Die Bundesregierung plant für das kommende Jahr Ausgaben in Höhe von 555,4 Milliarden Euro, fast 6 % mehr als im Jahr 2026. Die Nettokreditaufnahme im Kernhaushalt ist auf 118,7 Milliarden Euro festgesetzt. Rechnet man die Kreditaufnahme über die Sondervermögen für Infrastruktur, Klimapolitik und Verteidigung hinzu, erreicht die Neuverschuldung rund 203,7 Milliarden Euro.
Diese Zahlen sind bereits unangenehm für einen Kanzler, dessen CDU sich jahrelang als Deutschlands Hüterin der Haushaltsdisziplin präsentierte. Nun formiert sich der Widerstand im eigenen parlamentarischen Lager von Merz.
Berichten zufolge lehnen etwa 20 Abgeordnete der CDU/CSU Teile des Steuerpakets von Finanzminister Lars Klingbeil ab, das die Haushaltspläne der Regierung begleitet. Der unmittelbare Streit ist noch keine Rebellion gegen den gesamten Haushalt: Er konzentriert sich auf Vorschläge wie eine Zuckersteuer und das, was Kritiker innerhalb der Union als unzureichende Einkommensteuerentlastung betrachten. Doch politisch schrumpft dieser Unterschied. Abgeordnete, von denen verlangt wird, eine Rekordverschuldung zu verteidigen, müssen gleichzeitig hinnehmen, dass versprochene Entlastungen erst schrittweise kommen, während an anderer Stelle neue Steuern auftauchen.
Ein Streitpunkt ist die „kalte Progression“, bei der inflationsbedingte Lohnsteigerungen die Steuerzahler in höhere Tarifstufen drücken, ohne sie real reicher zu machen. Unionspolitiker fordern einen vollständigen Ausgleich dieses Effekts. Die geplante Einkommensteuerreform verspricht nach vollständiger Umsetzung eine jährliche Entlastung von rund 10 Milliarden Euro, doch 2027 würden lediglich etwa 3 Milliarden Euro davon wirksam werden, der Rest folgt erst 2028.

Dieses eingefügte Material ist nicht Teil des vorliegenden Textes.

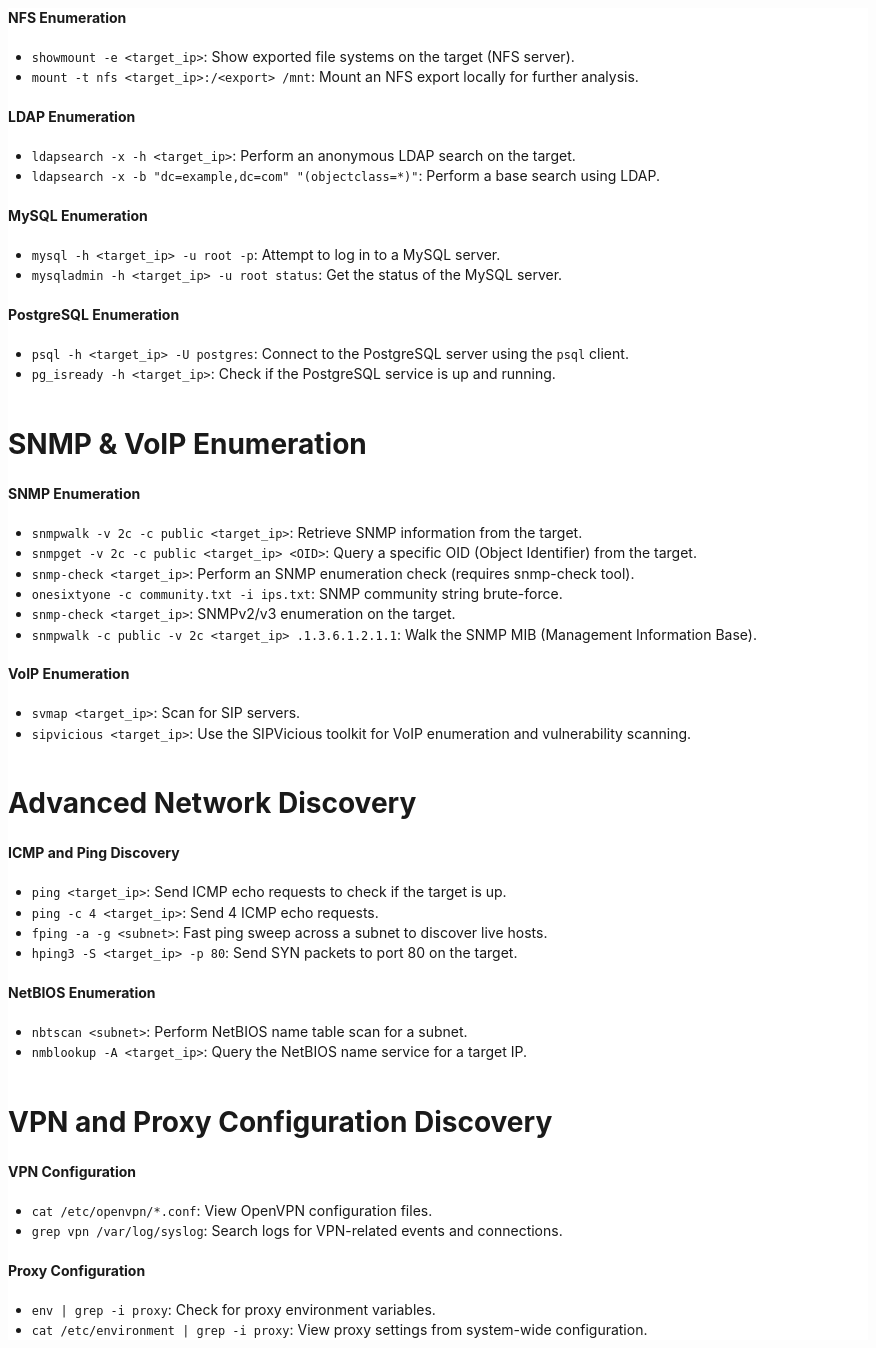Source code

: #### NFS Enumeration
- `showmount -e <target_ip>`: Show exported file systems on the target (NFS server).
- `mount -t nfs <target_ip>:/<export> /mnt`: Mount an NFS export locally for further analysis.

#### LDAP Enumeration
- `ldapsearch -x -h <target_ip>`: Perform an anonymous LDAP search on the target.
- `ldapsearch -x -b "dc=example,dc=com" "(objectclass=*)"`: Perform a base search using LDAP.
  
#### MySQL Enumeration
- `mysql -h <target_ip> -u root -p`: Attempt to log in to a MySQL server.
- `mysqladmin -h <target_ip> -u root status`: Get the status of the MySQL server.
  
#### PostgreSQL Enumeration
- `psql -h <target_ip> -U postgres`: Connect to the PostgreSQL server using the `psql` client.
- `pg_isready -h <target_ip>`: Check if the PostgreSQL service is up and running.

# SNMP & VoIP Enumeration

#### SNMP Enumeration
- `snmpwalk -v 2c -c public <target_ip>`: Retrieve SNMP information from the target.
- `snmpget -v 2c -c public <target_ip> <OID>`: Query a specific OID (Object Identifier) from the target.
- `snmp-check <target_ip>`: Perform an SNMP enumeration check (requires snmp-check tool).
- `onesixtyone -c community.txt -i ips.txt`: SNMP community string brute-force.
- `snmp-check <target_ip>`: SNMPv2/v3 enumeration on the target.
- `snmpwalk -c public -v 2c <target_ip> .1.3.6.1.2.1.1`: Walk the SNMP MIB (Management Information Base).

#### VoIP Enumeration
- `svmap <target_ip>`: Scan for SIP servers.
- `sipvicious <target_ip>`: Use the SIPVicious toolkit for VoIP enumeration and vulnerability scanning.
  
# Advanced Network Discovery

#### ICMP and Ping Discovery
- `ping <target_ip>`: Send ICMP echo requests to check if the target is up.
- `ping -c 4 <target_ip>`: Send 4 ICMP echo requests.
- `fping -a -g <subnet>`: Fast ping sweep across a subnet to discover live hosts.
- `hping3 -S <target_ip> -p 80`: Send SYN packets to port 80 on the target.
  
#### NetBIOS Enumeration
- `nbtscan <subnet>`: Perform NetBIOS name table scan for a subnet.
- `nmblookup -A <target_ip>`: Query the NetBIOS name service for a target IP.
  
# VPN and Proxy Configuration Discovery

#### VPN Configuration
- `cat /etc/openvpn/*.conf`: View OpenVPN configuration files.
- `grep vpn /var/log/syslog`: Search logs for VPN-related events and connections.

#### Proxy Configuration
- `env | grep -i proxy`: Check for proxy environment variables.
- `cat /etc/environment | grep -i proxy`: View proxy settings from system-wide configuration.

Für Abgeordnete von CDU und CSU, die bereits beobachten, wie Wähler zur AfD abwandern, ist dies ein gefährliches politisches Verkaufsargument. Der fiskalische Hintergrund erschwert Kompromisse zusätzlich. Die Zinslast im Kernhaushalt Deutschlands wird für 2027 auf 41,9 Milliarden Euro geschätzt und könnte sich bis 2030 auf 80,7 Milliarden Euro fast verdoppeln. Der Bundesrechnungshof hat davor gewarnt, dass die Ausweitung der Kreditaufnahme den künftigen Handlungsspielraum einengt. Die Finanzierungslücken in der mittelfristigen Planung der Regierung belaufen sich nach 2027 auf insgesamt mehr als 100 Milliarden Euro.

Merz kann argumentieren, dass Deutschland die Kredite benötigt. Die Infrastruktur ist veraltet, die Verteidigungsausgaben steigen und die Wirtschaft braucht nach Jahren der Stagnation Impulse.
Doch das erzeugt den Widerspruch, der die Koalition nun zerreißt: Deutschland verschuldet sich in historischem Ausmaß, während gleichzeitig über Sozialkürzungen, höhere ausgewählte Steuern und begrenzte Entlastungen für Haushalte diskutiert wird. Die SPD will die Sozialausgaben schützen und ist offener für die Besteuerung hoher Einkommen und Vermögen. Viele Konservative fordern eine stärkere Ausgabenrückhaltung, stärkere Anreize für Unternehmen und breitere Steuerentlastungen. Beide Seiten haben zugestimmt, gemeinsam zu regieren, aber der Haushalt zwingt sie nun, die Frage zu beantworten, die sie vertagt hatten: Wer bezahlt eigentlich für die Umgestaltung Deutschlands?
Nach dem 43,8-Prozent-Sieg der AfD in Sachsen-Anhalt ist dies kein reines Buchhaltungsargument mehr, das in parlamentarischen Ausschüssen verborgen bleibt. Jede Steuer und jede Ausgabenkürzung wird zur Munition im Wahlkampf.
Die Gefahr für Merz besteht nicht darin, dass 20 Abgeordnete bereits beschlossen haben, seinen Haushalt zu stürzen. Die Gefahr besteht darin, dass der Widerstand gegen ein einzelnes Steuerpaket zum Widerstand gegen den umfassenderen fiskalischen Kompromiss werden kann, von dem seine Koalition abhängt. Sollte dies geschehen, wird der 555-Milliarden-Euro-Haushalt Deutschlands zu etwas Größerem: zu einem Test, ob Merz seine eigene Mehrheit noch kontrolliert.